Natürlich fällt es mir oft verdammt schwer, auf persönliche Beleidigungen und/oder Lügen über den Verein nicht in aller Schärfe und wahrheitsgemäß zu reagieren.  Irgendwann sollte ich es wirklich tun und Ross und Reiter nennen, es wäre mit Sicherheit ein genialer Blog mit vielen Lachern. Aber öffentliche Schlammschlachten können sich nur die leisten, die selbst nichts zu verlieren haben, denen Selbstdarstellung wichtiger ist, als die Sache selbst, die Tiere. Denn jede öffentliche Schlammschlacht ist nicht nur niveaulos sondern kostet Unterstützung für die betroffenen Tiere, schadet dem Tierschutz in der Gesamtheit und lenkt von den wichtigen Zielen ab.  Leider hat sich das nach wie vor nicht herumgesprochen.

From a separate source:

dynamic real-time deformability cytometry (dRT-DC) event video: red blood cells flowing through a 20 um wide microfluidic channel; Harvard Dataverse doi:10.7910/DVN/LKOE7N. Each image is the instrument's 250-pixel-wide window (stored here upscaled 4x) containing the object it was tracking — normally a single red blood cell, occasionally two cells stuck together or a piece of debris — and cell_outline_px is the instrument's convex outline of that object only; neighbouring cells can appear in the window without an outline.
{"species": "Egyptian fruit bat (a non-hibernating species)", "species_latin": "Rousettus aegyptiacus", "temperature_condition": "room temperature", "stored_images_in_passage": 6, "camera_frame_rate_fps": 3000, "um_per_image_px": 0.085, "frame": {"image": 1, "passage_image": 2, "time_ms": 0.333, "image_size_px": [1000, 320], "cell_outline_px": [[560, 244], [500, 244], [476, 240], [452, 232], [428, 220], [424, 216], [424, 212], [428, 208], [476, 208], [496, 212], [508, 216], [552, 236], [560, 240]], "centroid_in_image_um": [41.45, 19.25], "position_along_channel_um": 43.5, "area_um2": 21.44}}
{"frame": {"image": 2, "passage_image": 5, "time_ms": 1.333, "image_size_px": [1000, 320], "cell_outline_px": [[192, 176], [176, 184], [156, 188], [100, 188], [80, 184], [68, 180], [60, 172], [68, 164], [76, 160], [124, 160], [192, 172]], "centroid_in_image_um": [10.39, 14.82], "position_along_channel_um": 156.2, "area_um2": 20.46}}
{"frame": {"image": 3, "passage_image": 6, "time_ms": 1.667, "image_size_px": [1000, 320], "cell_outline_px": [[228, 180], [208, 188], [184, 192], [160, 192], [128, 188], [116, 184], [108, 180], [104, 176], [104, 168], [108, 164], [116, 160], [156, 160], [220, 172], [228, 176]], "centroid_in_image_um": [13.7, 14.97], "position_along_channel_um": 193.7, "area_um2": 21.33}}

Wenn mir persönlich bei einer Person einer Gruppe oder einem Verein etwas nicht gefällt oder ich etwas nicht verstehe, dann frage ich einfach via Privatnachricht nach und wenn es nicht stimmig ist, dann gehe ich leise und wende mich etwas anderem zu. Das kommt immer wieder vor und jeder, der das tut, hat meinen größten Respekt! Nicht immer bringt man alle Wünsche und Ziele unter einen Hut, nicht jeder kann mit jedem. Nicht jeder mag die Art, wie ich arbeite oder mich. Das ist völlig OK. Es „menschelt“ auch im Tierschutz und wir alle müssen damit umgehen. Sobald dazu aber jemand den großen Auftritt benötigt, darf es erlaubt sein, zu hinterfragen, warum das nötig war, wem dieser Auftritt nutzt  und wieweit derjenige dann tatsächlich das Tierwohl im Sinn hat …oder ging es diesen „aufrechten“ Tierschützern vielleicht doch eher um die Selbstdarstellung?

Daher bin ich Facebook sehr dankbar für den „Blockieren und Entfreunden“ Button. Facebook ist groß, Facebook bietet jedem seine Plattform, lässt Raum für jedes Niveau und jeden Charakter, für Lügen, Klatsch und Selbstdarstellung. Aber bitte nicht bei mir, nicht bei uns ❤

 

Judge me by the people I avoid … beurteile mich nach den Menschen, denen ich aus dem Weg gehe ❤

 

 

 

5 Gedanken zu „Dankeschön Facebook, für den Blockieren Button <3“

  1. all diese Menschen wollen den Vereinen schaden in diesem Momenten, aber sie schaden nur den Tieren. Das begreifen sie leider allesamt nicht. Es ist eine Schlangengrube aber leider unverzichtbar für unsere Arbeit. Danke für die Worte! Es ist stellvertretend für jede Orga – denke ich – zutreffend.